Quando a passarela se transformou em comício

O Carnaval de 2019 foi marcado como o segundo ano consecutivo em que um tema político triunfa na Marquês de Sapucaí. Mas a folia deste ano tem um traço inédito. Se, em 2018, a Beija-Flor foi campeã trazendo as mazelas do país com uma abordagem em que o povo passivamente sofre com os desmandos do políticos, desta vez, a Estação Primeira de Mangueira trouxe o protagonismo às mulheres, negros e índios. O enredo que procurou colocar os pingos no is da História do Brasil transformou-se em um verdadeiro manifesto em forma de canto, dança e artes plásticas para o deleite de quem assistiu ao desfile.

Se o Carnaval de rua sempre foi a arena ideal para manifestações políticas, servindo de caixa de ressonância para os humores da população com seus governantes, o desfile das escolas de samba sempre teve uma relação um tanto mais comedida com o tema. Afinal, para aqueles pequenos grupamentos de sambistas pobres, do morro ou do subúrbio, há cerca de 80 anos, o mais importante era poder brincar o Carnaval sem serem importunados pela polícia. Desta forma, o reconhecimento do poder público era fundamental.

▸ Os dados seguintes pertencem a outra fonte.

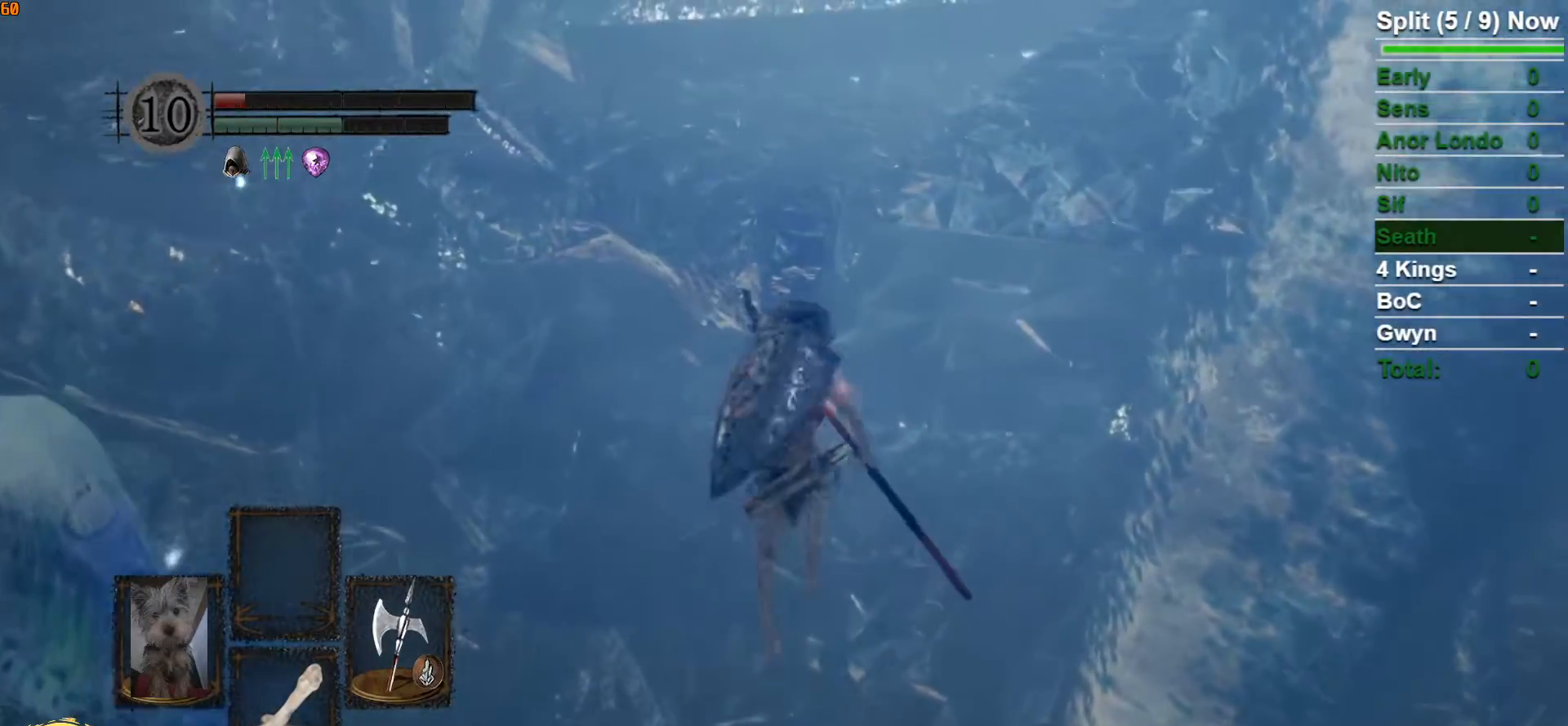
{"buttons": ["B"], "left_stick": "up", "right_stick": "center", "button_events": []}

Até que a tensão causada pela ascensão do prefeito Marcelo Crivella, notoriamente hostil ao Carnaval, fez que tudo mudasse. Em conjunção com o momento político do país, o desfile de 2018 trouxe, além da já citada Beija-Flor, o verdadeiro tsunami que foi o desfile do Paraíso do Tuiuti. As imagens do presidente vampiro e dos manifestoches ganharam páginas de jornais internacionais e já entraram para a história do Carnaval carioca.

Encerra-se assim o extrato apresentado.